PROTECTING OUR CHILDREN
As this country continues to struggle with the latest school shooting, the natural focus is on how to keep our children safe. Unfortunately, there is no way to guarantee that some deranged person will not kill or maim an innocent victim whether it is with a gun, bomb or driving into a crowd. While the debate rages on about gun control (with nothing accomplished) greater threats to our children’s well being just continue to grow. These threats reside in our homes, too often at the very center of our daily lives. We embrace the threat, pass it on to our children, and are oblivious to it’s danger. It is the smart-phone, that little innocent looking device that gives our children unrestricted access to danger.
I get tired of people telling me that I am overreacting. The simple fact is that violence, anxiety, depression, promiscuity and suicide are all on the rise in our children, and I am convinced they are directly attributable to them having unmonitored access to the internet. There are websites that instruct children how to engage in the choking game, how to self injure, and how to build weapons. Websites offer the most violent video games imaginable. A parent would never knowingly invite a child to meet a sexual predator but that happens all too frequently when you allow that child to surf the internet.
Do you really want children and teens having access to that type of information? If you are worried about their physical safety, get them a cell phone with prepaid minutes and no access to the Internet. I really don’t care what they want, it is what they need that matters. They do not need to post to Facebook, tweet, or upload pictures to Instagram (that will forever exist online) from a handheld device. Their mouths were created for communicating, not their thumbs!
I am not naïve, I realize that technology is here to stay. When I was a teen, it was hard to hide stuff from my parents. A place to hide a Playboy magazine from your parents (or brother) was a challenge to find. We couldn’t hide who are friends were. We tried to play a game of spin the bottle; sexting was not yet invented. Parenting was easier. Creating a safe environment for our children was making sure that they were home before dark and checking in with their teachers. There was a shared phone that was tied to a wall and the favorite video game was tricking your sibling into walking across the room to change a channel on the TV.

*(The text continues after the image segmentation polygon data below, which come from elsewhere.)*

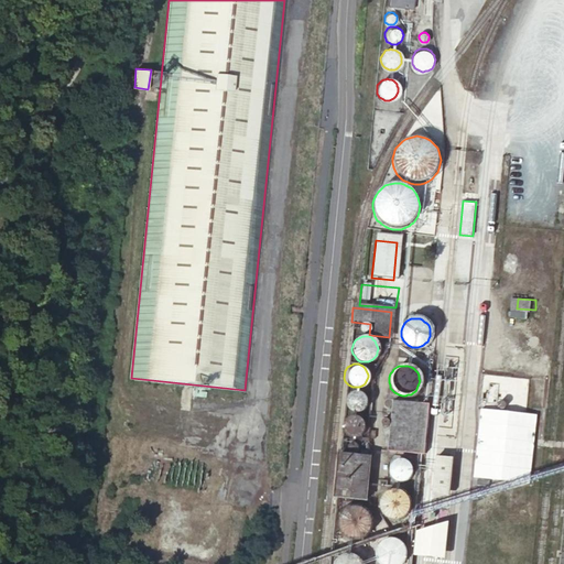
[(343,397),(342,403),(343,407),(344,408),(345,409),(347,411),(348,411),(351,412),(353,412),(356,412),(357,411),(360,410),(361,409),(362,407),(364,405),(365,403),(365,399),(364,397),(362,394),(361,392),(359,391),(358,390),(356,390),(351,390),(349,390),(347,391),(345,392),(344,393),(343,397)]
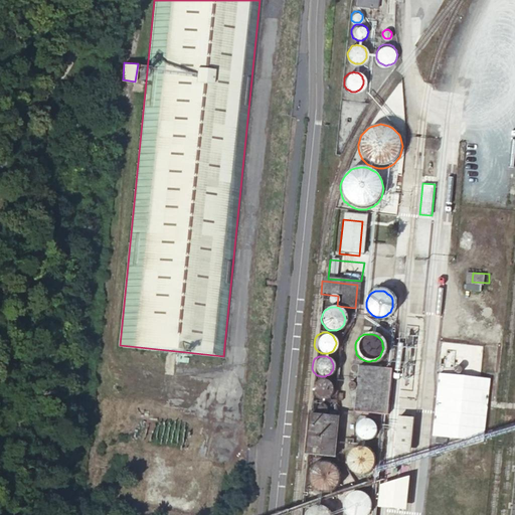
[(352,409),(382,412),(387,367),(356,365),(352,409)]
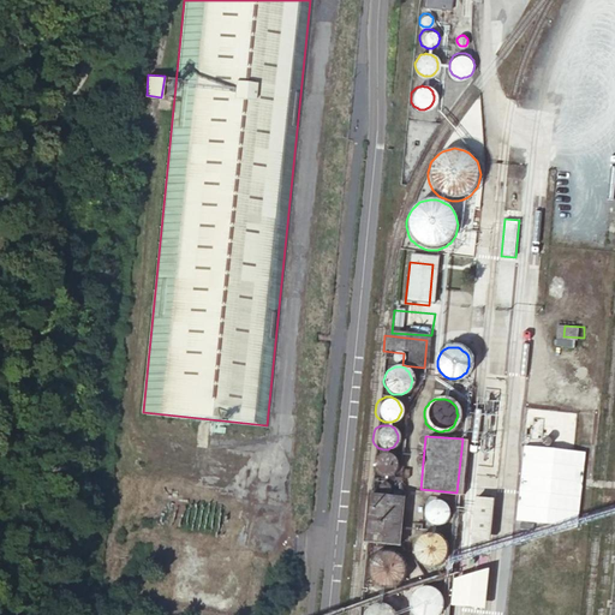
[(524,446),(518,521),(579,526),(585,451),(524,446)]
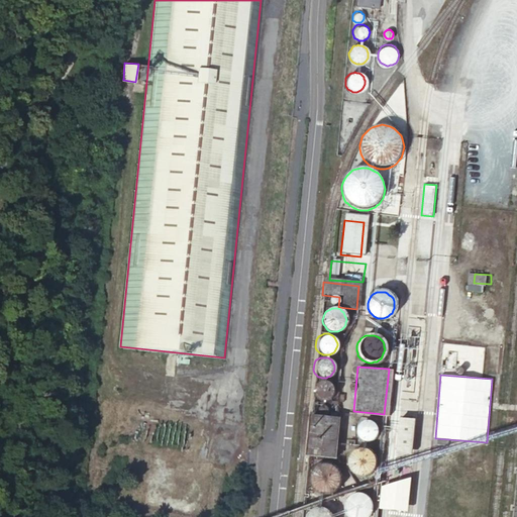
[(332,392),(333,390),(332,389),(332,386),(331,384),(329,383),(327,381),(326,381),(324,380),(321,380),(320,380),(318,381),(316,382),(314,384),(313,386),(312,389),(312,391),(313,393),(313,394),(314,396),(315,398),(317,399),(318,399),(320,400),(322,400),(325,400),(326,400),(328,399),(329,398),(330,397),(332,394),(332,392)]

There is only one place that parents can make safe for children and that is your home environment. It is not in the government’s interest to help! They will never pass legislation which would challenge the content of the internet in order protect our kids. After all, it is a free country and contributions to their reelection campaigns by the lobbyists must not be stopped. I find it disgusting that they refuse to debate things such as gun control but when one puppy dies on an airplane, protective legislation hits the Senate floor within a day or two. I am a dog lover, but I have a problem with their priorities. So, it is up to you to protect your children, not the government.
It is tough. Even as adults, we also get seduced by the dark side of the Web. Lets be honest, we need to lead by example and put our phones in the proper place, AWAY! We need to have rules in the home that apply to everyone. How about a block of time (dinner) when everyone puts their phone away and actually talks with each other. No texting or social media allowed. You will discover that real human contact can actually be rewarding. Your children will feel more valued when you are looking at their face rather than an IPhone screen!

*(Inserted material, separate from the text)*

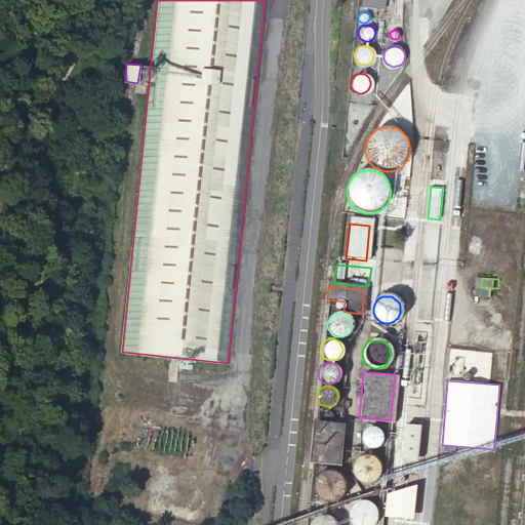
[(326,417),(327,416),(327,415),(326,414),(326,413),(325,412),(323,411),(321,411),(320,412),(318,413),(318,415),(318,417),(318,418),(319,419),(321,420),(322,420),(324,420),(325,420),(325,419),(326,417)]
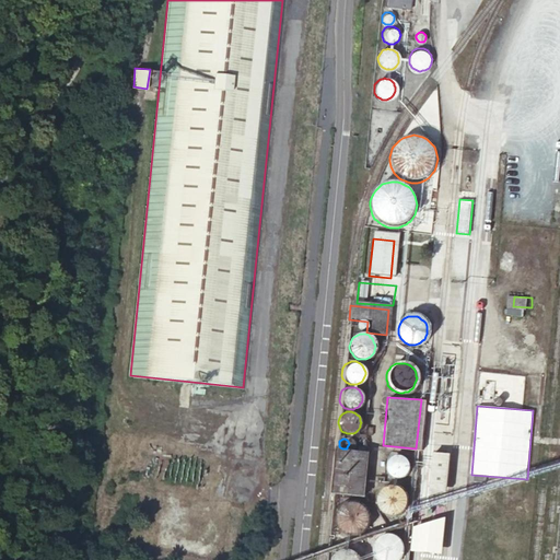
[(362,453),(334,451),(329,490),(358,492),(362,453)]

Next radical idea, how about NO internet service on your child’s phone? Don’t fall victim to the age old, “all my friends have it”. Better to listen to the whining than to come home and find your child a victim of the internet. I know that they need the internet for school but that can be easily accomplished by a computer in your home’s public space. They do not need it in their pocket (or purse).

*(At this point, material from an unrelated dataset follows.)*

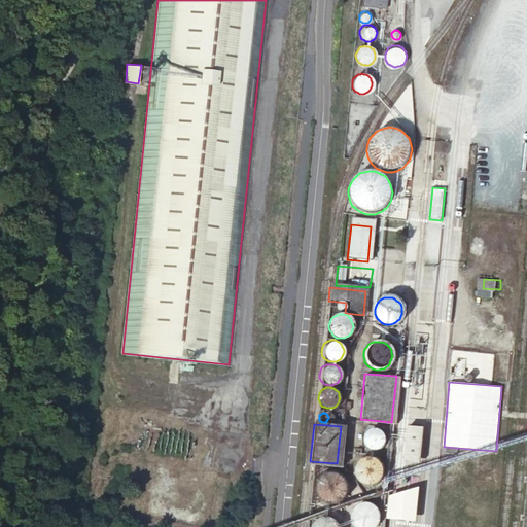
[(407,426),(403,456),(417,458),(421,428),(407,426)]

Parents, when you decide that they are mature enough to have access to the internet, it is your DUTY to be nosy! Forget privacy concerns, you must be a techno cop! They should not be allowed any internet activity that you cannot check up on.
The only place that you can make safe for your children is within the home and family. It is far more difficult than a few decades ago but the dangers are more numerous and intense than they have ever been. You are the positive influence that can protect them from the negative influence of the web. The stakes are high and parenting techniques must change to meet the evolving technology if our children are to be safe. I pray for your success, the welfare of our children (and society) depends on you. May God bless your efforts!
Grandad Pete, that was great. I’m no longer a person raising children in this environment and would only add my two cents to say, tough love means you have to let them know you are doing all this restricting because you love them and don’t what them to suffer the consequences of dumb parents. Keep the faith, T
Your two cents are very valuable!
The older I get the more I put in my “two cents.” Maybe I should start a blog called “MY TWO CENTS?” Keep up the clear vision of what is right and wrong with our times…LOVE, T
It would be a great one!
I’ll bow to your expertise in the field of social commentary and stick to my world of broken bones…there is more now to my world, as you know.
I agree. I was all over my daughters phone computer friends and the music SHE listened to. DID she like my nose up in her teenage life? You bet she didn’t. But I knew who, where, why and when. NOW she is a young adult has a family. And guess what , her nose is now in her daughters life. AMEN.